- [Exercise material]:

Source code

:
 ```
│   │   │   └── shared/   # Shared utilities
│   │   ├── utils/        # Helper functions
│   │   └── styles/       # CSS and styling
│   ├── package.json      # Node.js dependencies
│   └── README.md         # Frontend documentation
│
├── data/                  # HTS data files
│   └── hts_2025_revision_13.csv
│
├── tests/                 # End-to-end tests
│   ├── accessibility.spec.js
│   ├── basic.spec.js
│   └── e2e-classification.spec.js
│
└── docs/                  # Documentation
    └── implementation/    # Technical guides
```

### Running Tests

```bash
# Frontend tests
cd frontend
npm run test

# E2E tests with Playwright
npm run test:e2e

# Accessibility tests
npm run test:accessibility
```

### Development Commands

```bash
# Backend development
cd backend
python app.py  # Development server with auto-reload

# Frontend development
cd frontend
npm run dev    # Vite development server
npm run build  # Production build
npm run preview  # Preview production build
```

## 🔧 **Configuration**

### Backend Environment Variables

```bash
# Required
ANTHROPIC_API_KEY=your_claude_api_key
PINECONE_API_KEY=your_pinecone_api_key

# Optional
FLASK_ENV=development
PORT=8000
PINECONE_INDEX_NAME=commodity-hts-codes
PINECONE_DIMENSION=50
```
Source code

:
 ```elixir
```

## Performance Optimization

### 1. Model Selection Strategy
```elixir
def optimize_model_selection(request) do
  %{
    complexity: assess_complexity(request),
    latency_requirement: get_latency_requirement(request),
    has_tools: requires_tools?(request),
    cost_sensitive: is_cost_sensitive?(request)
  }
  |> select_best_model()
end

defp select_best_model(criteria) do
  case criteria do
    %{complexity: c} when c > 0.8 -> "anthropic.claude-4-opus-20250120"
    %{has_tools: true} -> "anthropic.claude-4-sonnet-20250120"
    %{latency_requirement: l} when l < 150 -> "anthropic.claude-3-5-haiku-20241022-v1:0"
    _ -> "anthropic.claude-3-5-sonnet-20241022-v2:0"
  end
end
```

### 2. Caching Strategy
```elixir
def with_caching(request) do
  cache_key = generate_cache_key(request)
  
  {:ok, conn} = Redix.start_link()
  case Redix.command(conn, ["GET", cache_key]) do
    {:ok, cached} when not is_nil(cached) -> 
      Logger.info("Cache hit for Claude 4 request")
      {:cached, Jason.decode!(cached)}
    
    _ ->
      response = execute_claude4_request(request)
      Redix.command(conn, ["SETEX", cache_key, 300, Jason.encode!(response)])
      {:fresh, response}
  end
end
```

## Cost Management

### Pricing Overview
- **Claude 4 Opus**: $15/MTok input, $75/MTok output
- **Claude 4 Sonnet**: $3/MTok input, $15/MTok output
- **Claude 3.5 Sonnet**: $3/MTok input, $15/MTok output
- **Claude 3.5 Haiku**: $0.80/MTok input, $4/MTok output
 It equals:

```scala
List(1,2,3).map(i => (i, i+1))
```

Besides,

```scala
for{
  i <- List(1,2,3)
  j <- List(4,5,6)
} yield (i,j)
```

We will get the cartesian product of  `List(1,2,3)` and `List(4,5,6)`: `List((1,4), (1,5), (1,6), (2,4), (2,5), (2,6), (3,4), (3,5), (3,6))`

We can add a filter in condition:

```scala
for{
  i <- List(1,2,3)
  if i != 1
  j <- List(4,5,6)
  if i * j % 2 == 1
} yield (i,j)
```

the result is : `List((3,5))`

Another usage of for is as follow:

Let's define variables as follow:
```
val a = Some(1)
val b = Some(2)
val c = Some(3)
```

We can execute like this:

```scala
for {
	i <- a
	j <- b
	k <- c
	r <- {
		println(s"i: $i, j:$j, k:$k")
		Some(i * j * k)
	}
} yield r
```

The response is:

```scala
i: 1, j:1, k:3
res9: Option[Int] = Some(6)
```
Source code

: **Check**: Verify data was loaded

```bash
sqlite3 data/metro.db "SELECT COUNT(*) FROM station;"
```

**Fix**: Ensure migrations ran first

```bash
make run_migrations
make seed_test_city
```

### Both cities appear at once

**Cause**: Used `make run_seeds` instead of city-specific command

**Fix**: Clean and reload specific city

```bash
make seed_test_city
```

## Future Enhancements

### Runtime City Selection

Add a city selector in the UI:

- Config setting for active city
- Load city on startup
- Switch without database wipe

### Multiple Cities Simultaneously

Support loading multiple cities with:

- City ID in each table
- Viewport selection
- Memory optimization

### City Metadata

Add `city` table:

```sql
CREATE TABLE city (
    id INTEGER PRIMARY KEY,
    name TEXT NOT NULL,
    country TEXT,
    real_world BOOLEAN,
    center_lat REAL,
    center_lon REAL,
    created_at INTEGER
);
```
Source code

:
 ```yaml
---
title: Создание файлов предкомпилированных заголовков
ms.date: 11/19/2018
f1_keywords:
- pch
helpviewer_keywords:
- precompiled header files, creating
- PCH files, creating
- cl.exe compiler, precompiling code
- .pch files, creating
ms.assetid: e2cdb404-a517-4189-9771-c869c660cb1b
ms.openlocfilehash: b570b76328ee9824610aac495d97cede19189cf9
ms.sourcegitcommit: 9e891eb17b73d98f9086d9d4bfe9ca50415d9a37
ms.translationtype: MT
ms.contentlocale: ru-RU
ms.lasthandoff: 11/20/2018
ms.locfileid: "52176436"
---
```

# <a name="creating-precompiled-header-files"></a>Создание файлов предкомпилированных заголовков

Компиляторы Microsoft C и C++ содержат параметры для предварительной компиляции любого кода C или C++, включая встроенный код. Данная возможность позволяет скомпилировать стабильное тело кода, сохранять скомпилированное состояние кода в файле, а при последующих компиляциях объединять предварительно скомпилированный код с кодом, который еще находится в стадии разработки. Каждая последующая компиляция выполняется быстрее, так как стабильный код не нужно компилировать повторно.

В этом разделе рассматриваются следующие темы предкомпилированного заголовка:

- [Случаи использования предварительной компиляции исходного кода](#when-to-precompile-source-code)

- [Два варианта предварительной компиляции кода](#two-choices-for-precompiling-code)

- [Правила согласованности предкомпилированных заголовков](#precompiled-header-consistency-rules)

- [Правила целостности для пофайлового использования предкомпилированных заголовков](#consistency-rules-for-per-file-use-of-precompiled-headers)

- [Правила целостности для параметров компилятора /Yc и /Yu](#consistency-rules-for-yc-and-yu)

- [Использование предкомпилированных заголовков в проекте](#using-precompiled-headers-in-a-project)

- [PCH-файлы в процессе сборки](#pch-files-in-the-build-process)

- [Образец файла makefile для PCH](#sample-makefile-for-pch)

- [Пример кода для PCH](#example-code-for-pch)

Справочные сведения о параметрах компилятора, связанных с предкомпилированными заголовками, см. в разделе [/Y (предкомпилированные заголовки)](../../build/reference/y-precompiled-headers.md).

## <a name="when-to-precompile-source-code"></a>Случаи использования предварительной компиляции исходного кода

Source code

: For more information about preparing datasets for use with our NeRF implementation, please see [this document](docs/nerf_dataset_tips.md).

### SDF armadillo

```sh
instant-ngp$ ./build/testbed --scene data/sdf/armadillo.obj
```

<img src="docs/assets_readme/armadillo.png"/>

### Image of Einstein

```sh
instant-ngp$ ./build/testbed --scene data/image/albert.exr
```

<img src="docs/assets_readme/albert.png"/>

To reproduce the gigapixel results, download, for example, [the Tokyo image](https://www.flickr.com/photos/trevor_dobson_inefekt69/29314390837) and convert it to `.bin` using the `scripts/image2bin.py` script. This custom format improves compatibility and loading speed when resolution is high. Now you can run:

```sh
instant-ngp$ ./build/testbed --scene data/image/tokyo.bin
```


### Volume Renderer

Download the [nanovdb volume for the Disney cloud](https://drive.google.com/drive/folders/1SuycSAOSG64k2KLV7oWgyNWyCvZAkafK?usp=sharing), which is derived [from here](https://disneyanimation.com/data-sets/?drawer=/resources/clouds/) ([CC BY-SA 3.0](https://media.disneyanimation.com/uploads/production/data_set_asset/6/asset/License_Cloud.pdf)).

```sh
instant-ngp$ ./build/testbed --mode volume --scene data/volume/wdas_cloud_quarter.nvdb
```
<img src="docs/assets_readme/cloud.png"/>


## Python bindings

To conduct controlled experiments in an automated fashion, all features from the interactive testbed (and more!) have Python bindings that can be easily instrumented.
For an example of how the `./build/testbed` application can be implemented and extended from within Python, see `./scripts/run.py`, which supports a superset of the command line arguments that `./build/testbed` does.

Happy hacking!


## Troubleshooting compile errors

- [Task description]:
In the entries above, identify every line with the string "consistency".

- [Response to this task]:
- [Правила согласованности предкомпилированных заголовков](#precompiled-header-consistency-rules)
- [Правила целостности для пофайлового использования предкомпилированных заголовков](#consistency-rules-for-per-file-use-of-precompiled-headers)
- [Правила целостности для параметров компилятора /Yc и /Yu](#consistency-rules-for-yc-and-yu)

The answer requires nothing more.